London - A growing number of consumers now go directly to Amazon when they are shopping for products online, according to a Survata study commissioned by BloomReach. The survey revealed that 44 percent of US consumers go straight to Amazon when searching for a product, bypassing traditional search engines.

The report found that just over one-third, 34 percent, of shoppers turn to search engines such as Google, Yahoo or Bing to start their online retail experience, while 21 percent rely on specific retailers’ websites.

The BloomReach study, which surveyed 2,000 consumers, found that shoppers headed to Amazon over search engines to track down their online purchases because of the sites ability to personalise the experience. Consumers added, by a two-to-one margin that they didn’t understand why their favourite retailers don’t offer the same kind of personalised experience that the big search engines do.
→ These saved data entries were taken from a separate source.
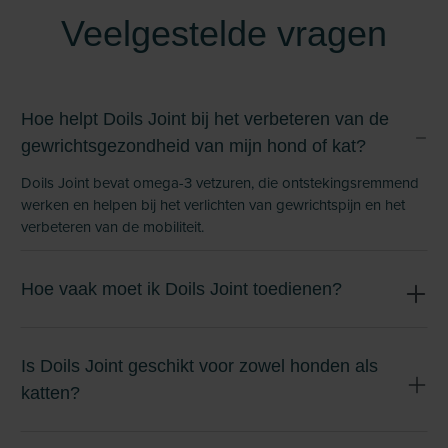
Veelgestelde vragen
Hoe helpt Doils Joint bij het verbeteren van de
gewrichtsgezondheid van mijn hond of kat?
Doils Joint bevat omega-3 vetzuren, die ontstekingsremmend
werken en helpen bij het verlichten van gewrichtspijn en het
verbeteren van de mobiliteit.
Hoe vaak moet ik Doils Joint toedienen?
Is Doils Joint geschikt voor zowel honden als
katten?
Nearly nine in 10 of consumers said that they are most likely to buy from a virtual store that intuitively predicts their shopping intent and 75 percent of consumers feel no online retailer is better than Amazon at offering the right recommendations or purchasing suggestions.

BloomReach head of marketing and partnerships, Joelle Kaufman, said: “Amazon has turned a slow-bleed of search engines' and retailers' e-commerce importance into a gushing wound.

"Search engines like Google have done their part by making product discovery and search intuitive, convenient and seamless; but if retailers want to slow Amazon's dominance, then they must integrate technology that creates frictionless experiences for their customers across channels.”